En méditant la lecture biblique proposée pour aujourd’hui, j’ai senti le besoin de me plonger dans une autre lecture, celle du rapport de la Miviludes.
Connaissez-vous la Miviludes, la Mission interministérielle de vigilance et de lutte contre les dérives sectaires ?
https://www.miviludes.interieur.gouv.fr/
Elle définit sa mission ainsi :
La Miviludes observe et analyse le phénomène sectaire, elle coordonne l’action préventive et répressive des pouvoirs publics à l’encontre des dérives sectaires et contribue à la formation et à l’information de ses agents.
Par exemple, cela inclut :
En cas de doute, chaque citoyen peut s’adresser à la Miviludes pour signaler ses observations, ou demander son avis sur tel ou tel mouvement.
Pourquoi est-ce que je vous raconte cela ? Parce qu’après la lecture de Luc 14, il se peut — et je l’espère — que certains d’entre vous, en écoutant Jésus, se soient demandé :
« Mais qu’est-ce que c’est que cela ? N’est-ce pas l’attitude d’un gourou ? N’est-ce pas l’action d’une secte que de faire ce que Jésus prétend ? »

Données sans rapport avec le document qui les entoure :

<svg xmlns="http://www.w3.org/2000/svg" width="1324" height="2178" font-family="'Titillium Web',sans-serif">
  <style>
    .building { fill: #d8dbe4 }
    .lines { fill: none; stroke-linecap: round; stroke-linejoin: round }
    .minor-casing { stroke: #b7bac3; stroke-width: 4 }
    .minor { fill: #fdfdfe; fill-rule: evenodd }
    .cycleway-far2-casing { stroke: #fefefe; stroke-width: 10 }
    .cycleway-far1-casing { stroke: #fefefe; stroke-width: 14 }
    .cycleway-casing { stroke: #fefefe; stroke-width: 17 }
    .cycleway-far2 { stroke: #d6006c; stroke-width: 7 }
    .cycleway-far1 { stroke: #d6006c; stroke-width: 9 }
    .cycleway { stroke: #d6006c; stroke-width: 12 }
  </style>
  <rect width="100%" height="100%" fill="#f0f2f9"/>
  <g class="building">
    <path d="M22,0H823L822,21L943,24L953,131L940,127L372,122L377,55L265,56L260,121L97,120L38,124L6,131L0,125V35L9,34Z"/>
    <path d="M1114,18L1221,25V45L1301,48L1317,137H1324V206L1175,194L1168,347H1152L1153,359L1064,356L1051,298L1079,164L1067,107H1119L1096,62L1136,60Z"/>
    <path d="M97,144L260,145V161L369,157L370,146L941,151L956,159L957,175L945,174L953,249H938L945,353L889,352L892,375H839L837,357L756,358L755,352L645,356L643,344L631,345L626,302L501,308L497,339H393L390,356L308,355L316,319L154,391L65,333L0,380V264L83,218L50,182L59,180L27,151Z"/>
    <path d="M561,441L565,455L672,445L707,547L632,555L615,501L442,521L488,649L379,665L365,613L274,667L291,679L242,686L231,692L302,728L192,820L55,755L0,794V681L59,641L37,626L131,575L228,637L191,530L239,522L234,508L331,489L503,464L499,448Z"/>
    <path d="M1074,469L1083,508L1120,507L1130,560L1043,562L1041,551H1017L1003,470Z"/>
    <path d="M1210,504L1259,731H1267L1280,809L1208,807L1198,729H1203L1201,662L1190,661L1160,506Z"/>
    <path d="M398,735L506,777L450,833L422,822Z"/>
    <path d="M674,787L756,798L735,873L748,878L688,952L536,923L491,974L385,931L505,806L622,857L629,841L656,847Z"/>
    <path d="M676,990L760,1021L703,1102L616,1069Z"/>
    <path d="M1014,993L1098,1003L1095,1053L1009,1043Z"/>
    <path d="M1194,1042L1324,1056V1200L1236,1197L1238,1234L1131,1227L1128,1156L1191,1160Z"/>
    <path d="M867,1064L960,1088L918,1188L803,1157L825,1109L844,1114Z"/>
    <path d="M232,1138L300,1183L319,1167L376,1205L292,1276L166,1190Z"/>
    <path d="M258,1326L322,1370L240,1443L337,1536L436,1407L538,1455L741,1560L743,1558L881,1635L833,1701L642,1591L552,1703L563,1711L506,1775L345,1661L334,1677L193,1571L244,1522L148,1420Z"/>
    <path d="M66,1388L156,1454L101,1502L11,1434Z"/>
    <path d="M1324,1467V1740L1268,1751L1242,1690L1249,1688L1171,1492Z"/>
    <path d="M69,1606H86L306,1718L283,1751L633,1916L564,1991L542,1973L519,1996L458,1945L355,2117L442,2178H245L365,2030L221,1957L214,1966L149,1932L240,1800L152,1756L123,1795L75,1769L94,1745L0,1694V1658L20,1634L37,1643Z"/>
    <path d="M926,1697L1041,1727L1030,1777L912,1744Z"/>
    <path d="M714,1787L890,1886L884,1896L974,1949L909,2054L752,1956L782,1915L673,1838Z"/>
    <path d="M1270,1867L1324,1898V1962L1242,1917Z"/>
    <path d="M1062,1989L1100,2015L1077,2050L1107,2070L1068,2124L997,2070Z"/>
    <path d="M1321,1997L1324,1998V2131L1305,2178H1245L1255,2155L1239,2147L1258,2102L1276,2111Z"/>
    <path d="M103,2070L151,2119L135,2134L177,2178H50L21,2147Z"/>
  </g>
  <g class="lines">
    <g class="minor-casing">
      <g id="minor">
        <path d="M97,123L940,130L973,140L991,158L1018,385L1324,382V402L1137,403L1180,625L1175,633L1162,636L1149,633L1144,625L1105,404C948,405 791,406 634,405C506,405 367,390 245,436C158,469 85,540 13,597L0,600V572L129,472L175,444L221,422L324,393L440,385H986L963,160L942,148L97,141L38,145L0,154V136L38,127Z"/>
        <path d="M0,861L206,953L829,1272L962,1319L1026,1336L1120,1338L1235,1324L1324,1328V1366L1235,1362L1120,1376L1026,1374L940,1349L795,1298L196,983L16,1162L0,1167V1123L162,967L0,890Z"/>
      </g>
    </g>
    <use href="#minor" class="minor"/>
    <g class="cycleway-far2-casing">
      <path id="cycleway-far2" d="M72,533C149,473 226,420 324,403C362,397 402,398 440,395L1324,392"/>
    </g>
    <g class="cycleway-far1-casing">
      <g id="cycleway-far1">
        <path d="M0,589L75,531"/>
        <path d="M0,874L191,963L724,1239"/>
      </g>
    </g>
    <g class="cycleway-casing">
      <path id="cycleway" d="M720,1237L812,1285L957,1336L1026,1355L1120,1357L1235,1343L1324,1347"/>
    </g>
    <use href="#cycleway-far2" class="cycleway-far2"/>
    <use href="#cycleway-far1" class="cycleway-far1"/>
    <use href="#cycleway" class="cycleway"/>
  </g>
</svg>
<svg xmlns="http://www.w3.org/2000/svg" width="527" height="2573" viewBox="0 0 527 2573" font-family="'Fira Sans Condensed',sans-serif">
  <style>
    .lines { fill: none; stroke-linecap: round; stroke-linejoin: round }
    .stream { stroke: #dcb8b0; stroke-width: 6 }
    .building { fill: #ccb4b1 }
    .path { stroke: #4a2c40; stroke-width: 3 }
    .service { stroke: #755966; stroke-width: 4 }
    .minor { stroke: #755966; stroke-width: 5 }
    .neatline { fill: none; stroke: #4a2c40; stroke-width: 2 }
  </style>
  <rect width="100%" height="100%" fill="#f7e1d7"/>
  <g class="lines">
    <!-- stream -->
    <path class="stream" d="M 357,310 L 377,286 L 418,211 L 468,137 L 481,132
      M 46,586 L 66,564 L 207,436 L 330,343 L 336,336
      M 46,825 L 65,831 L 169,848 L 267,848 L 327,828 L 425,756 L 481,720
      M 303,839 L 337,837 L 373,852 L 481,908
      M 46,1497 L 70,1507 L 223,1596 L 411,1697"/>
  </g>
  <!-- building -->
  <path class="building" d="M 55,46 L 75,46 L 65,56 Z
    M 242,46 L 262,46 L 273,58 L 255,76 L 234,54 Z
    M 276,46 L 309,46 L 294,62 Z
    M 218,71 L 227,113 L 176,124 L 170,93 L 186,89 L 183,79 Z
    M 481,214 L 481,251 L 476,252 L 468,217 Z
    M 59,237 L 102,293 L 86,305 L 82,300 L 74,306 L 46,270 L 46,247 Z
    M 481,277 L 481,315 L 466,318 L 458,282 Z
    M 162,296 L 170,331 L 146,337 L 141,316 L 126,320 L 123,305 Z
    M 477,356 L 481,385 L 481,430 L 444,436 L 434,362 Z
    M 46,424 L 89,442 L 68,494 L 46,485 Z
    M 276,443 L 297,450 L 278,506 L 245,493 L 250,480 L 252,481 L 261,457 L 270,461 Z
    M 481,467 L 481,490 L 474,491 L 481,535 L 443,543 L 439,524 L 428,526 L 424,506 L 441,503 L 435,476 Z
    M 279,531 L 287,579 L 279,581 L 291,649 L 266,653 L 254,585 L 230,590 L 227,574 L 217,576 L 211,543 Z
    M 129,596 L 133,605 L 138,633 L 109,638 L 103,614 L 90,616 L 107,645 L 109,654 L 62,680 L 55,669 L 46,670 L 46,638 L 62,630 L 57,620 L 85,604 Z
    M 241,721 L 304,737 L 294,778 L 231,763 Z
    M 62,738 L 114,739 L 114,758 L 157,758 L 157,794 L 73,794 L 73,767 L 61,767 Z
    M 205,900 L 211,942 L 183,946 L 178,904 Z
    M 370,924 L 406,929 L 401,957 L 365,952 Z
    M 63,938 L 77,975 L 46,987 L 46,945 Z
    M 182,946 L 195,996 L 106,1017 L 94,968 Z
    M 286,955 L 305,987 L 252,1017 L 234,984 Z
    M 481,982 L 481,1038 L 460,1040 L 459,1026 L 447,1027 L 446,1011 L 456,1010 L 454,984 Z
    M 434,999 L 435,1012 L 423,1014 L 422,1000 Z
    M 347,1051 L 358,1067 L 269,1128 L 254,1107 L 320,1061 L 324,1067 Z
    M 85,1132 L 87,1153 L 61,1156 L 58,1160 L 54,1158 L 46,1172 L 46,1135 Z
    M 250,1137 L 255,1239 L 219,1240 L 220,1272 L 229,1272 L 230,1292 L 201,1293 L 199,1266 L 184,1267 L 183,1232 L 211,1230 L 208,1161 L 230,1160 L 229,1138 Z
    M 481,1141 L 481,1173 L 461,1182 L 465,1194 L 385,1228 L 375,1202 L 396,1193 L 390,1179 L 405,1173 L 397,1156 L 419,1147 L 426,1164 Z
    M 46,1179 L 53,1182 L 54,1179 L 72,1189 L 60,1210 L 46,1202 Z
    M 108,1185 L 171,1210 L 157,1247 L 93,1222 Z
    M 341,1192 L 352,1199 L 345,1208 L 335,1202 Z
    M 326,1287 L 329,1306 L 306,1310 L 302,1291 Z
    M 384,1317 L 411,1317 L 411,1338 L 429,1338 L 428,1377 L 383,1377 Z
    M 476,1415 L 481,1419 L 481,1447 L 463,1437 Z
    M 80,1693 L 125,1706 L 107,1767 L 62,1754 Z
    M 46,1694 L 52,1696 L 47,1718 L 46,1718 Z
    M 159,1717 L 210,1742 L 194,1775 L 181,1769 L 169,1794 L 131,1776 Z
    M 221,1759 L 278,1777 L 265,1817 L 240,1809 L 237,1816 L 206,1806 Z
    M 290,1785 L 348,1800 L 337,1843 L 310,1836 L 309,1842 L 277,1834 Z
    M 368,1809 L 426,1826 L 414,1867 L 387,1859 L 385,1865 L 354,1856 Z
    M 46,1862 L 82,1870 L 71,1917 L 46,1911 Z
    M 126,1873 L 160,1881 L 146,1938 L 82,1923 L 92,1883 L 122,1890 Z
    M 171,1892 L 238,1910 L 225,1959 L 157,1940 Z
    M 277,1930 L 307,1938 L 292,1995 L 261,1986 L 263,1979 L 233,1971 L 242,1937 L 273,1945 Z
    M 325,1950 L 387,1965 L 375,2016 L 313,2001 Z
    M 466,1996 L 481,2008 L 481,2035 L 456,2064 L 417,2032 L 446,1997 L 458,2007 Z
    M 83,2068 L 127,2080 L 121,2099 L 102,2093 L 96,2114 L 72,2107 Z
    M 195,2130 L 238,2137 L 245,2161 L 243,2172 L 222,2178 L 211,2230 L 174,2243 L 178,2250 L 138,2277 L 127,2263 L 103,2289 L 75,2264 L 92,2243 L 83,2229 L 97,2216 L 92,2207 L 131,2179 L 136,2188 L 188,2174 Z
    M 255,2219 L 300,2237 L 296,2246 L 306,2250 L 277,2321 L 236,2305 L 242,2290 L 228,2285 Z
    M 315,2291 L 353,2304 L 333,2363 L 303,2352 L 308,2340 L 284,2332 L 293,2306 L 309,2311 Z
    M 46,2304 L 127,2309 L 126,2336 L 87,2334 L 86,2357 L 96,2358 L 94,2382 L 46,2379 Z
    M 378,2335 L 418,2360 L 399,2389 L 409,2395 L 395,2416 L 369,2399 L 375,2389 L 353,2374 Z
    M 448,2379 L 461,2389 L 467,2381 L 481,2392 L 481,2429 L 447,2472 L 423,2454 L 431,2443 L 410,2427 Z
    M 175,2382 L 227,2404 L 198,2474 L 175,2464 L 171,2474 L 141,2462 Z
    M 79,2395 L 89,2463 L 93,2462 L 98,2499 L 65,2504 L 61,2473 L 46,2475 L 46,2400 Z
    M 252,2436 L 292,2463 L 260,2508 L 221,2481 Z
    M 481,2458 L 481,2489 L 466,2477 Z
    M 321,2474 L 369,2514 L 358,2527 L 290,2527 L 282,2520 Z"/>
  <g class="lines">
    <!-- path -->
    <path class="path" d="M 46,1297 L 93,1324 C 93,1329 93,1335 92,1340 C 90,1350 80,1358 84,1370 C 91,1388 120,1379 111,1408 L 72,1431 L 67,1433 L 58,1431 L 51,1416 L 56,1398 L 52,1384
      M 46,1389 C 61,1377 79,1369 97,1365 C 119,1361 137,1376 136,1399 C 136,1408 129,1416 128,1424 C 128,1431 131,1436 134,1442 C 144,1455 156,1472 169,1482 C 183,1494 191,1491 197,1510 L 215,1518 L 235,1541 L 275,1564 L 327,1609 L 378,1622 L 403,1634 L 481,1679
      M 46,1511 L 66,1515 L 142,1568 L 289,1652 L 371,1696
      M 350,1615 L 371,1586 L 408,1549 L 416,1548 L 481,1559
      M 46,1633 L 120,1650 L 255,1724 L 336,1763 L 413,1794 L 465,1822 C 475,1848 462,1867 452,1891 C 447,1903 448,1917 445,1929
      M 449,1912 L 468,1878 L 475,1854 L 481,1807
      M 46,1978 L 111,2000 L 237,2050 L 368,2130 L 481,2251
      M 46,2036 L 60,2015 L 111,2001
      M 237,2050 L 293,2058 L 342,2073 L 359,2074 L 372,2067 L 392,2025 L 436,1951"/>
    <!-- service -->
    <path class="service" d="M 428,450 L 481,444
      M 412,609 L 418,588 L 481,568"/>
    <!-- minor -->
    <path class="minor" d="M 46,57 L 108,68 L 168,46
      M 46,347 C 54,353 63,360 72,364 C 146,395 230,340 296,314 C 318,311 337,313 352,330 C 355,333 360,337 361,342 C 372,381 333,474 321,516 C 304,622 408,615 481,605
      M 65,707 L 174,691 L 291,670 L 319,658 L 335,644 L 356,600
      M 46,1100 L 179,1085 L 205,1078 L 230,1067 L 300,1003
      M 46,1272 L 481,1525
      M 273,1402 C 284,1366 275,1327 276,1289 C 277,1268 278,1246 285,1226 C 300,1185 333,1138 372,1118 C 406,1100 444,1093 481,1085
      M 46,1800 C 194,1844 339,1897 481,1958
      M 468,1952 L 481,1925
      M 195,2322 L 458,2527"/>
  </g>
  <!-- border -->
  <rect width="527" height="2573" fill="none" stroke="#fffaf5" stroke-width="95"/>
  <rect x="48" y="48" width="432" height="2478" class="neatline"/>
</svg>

Que répondrait la Miviludes ?
Jésus et ses propos, ici dans l’évangile de Luc, sont-ils sectaires, oui ou non ?
Je vous rappelle une partie du texte :
25 Une foule de gens faisait route avec Jésus. Il se retourna et dit à tous :
26 « Celui qui vient à moi doit me faire passer avant son père, sa mère, sa femme, ses enfants, ses frères, ses sœurs, et même sa propre personne. Sinon, il ne peut pas être mon disciple.
27 Celui qui ne porte pas sa croix pour me suivre ne peut pas être mon disciple. (…)
33 Ainsi donc, ajouta Jésus, aucun de vous ne peut être mon disciple s’il ne renonce pas à tout ce qu’il possède. »
D’abord une définition : qu’est-ce qu’une secte ?
Une secte se caractérise par une emprise mentale qui porte atteinte à l’équilibre moral, sanitaire, financier et familial d’une personne. Elle cherche à isoler, désocialiser, endoctriner, déresponsabiliser, pour pousser à une perte d’autonomie, voire une perte financière. Et dans un rapport de la Miviludes, je trouve cette observation sur un phénomène sectaire :
« Des cas d’isolement et de ruptures familiales. » comme il en est question dans notre lecture biblique
Ou alors :
Un proche d’un membre explique : “Cela fait un moment que je sens que ce membre de la famille se coupe de plus en plus, nous ne le voyons quasiment plus.”
Il ajoute : “Ce proche a beaucoup changé de mentalité, il y a une vraie cassure avec la personne que nous connaissions précédemment.” »
Ces observations pourraient être celles des parents de Pierre et d’autres disciples.
Elles pourraient être la plainte de Chouza, administrateur du roi Hérode, dont la femme Jeanne donnait de son argent à Jésus et à son mouvement (Luc 8).
Cela pourrait même être un extrait d’un rapport des services de renseignement romains, observant avec inquiétude ce mouvement qui attire des foules.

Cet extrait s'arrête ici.